| ASSIGNMENT |
Pick every line from the data that holds the word "Estou".

--- EXTRACTED INFORMATION Enclosed Below ---

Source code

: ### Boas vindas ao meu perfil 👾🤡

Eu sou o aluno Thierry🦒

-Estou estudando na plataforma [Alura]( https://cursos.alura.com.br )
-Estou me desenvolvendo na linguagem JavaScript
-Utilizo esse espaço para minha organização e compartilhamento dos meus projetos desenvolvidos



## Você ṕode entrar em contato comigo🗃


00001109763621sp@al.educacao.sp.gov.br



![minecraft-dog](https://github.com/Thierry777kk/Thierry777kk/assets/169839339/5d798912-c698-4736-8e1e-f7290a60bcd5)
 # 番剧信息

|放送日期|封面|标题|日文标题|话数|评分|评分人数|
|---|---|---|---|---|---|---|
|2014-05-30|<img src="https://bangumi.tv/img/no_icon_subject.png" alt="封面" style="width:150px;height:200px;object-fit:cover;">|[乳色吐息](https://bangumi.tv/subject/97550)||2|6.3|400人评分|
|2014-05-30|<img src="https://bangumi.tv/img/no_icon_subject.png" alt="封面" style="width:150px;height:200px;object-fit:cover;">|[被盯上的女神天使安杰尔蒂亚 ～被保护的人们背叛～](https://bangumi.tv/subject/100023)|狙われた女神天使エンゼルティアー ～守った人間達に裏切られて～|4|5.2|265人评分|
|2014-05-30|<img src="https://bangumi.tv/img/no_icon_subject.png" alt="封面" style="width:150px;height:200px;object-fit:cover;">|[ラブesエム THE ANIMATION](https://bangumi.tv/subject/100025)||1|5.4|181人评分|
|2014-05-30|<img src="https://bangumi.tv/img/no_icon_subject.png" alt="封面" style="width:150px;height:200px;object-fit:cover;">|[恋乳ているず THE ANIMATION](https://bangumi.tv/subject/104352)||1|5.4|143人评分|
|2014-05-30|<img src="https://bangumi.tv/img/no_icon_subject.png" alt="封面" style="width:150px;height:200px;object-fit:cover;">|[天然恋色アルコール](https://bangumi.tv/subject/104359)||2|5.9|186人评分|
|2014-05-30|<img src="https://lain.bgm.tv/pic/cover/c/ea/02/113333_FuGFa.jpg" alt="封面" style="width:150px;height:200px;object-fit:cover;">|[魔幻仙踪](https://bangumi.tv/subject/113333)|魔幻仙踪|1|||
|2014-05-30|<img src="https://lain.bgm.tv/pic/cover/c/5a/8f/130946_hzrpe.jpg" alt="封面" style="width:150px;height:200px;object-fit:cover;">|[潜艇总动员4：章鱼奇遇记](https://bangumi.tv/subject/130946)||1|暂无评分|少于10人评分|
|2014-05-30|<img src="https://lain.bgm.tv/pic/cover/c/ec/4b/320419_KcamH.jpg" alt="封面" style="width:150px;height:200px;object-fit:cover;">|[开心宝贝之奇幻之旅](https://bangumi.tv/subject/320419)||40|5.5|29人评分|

--- End of Enclosed EXTRACTED INFORMATION ---

| RESULT FOR THIS TASK |
-Estou estudando na plataforma [Alura]( https://cursos.alura.com.br )
-Estou me desenvolvendo na linguagem JavaScript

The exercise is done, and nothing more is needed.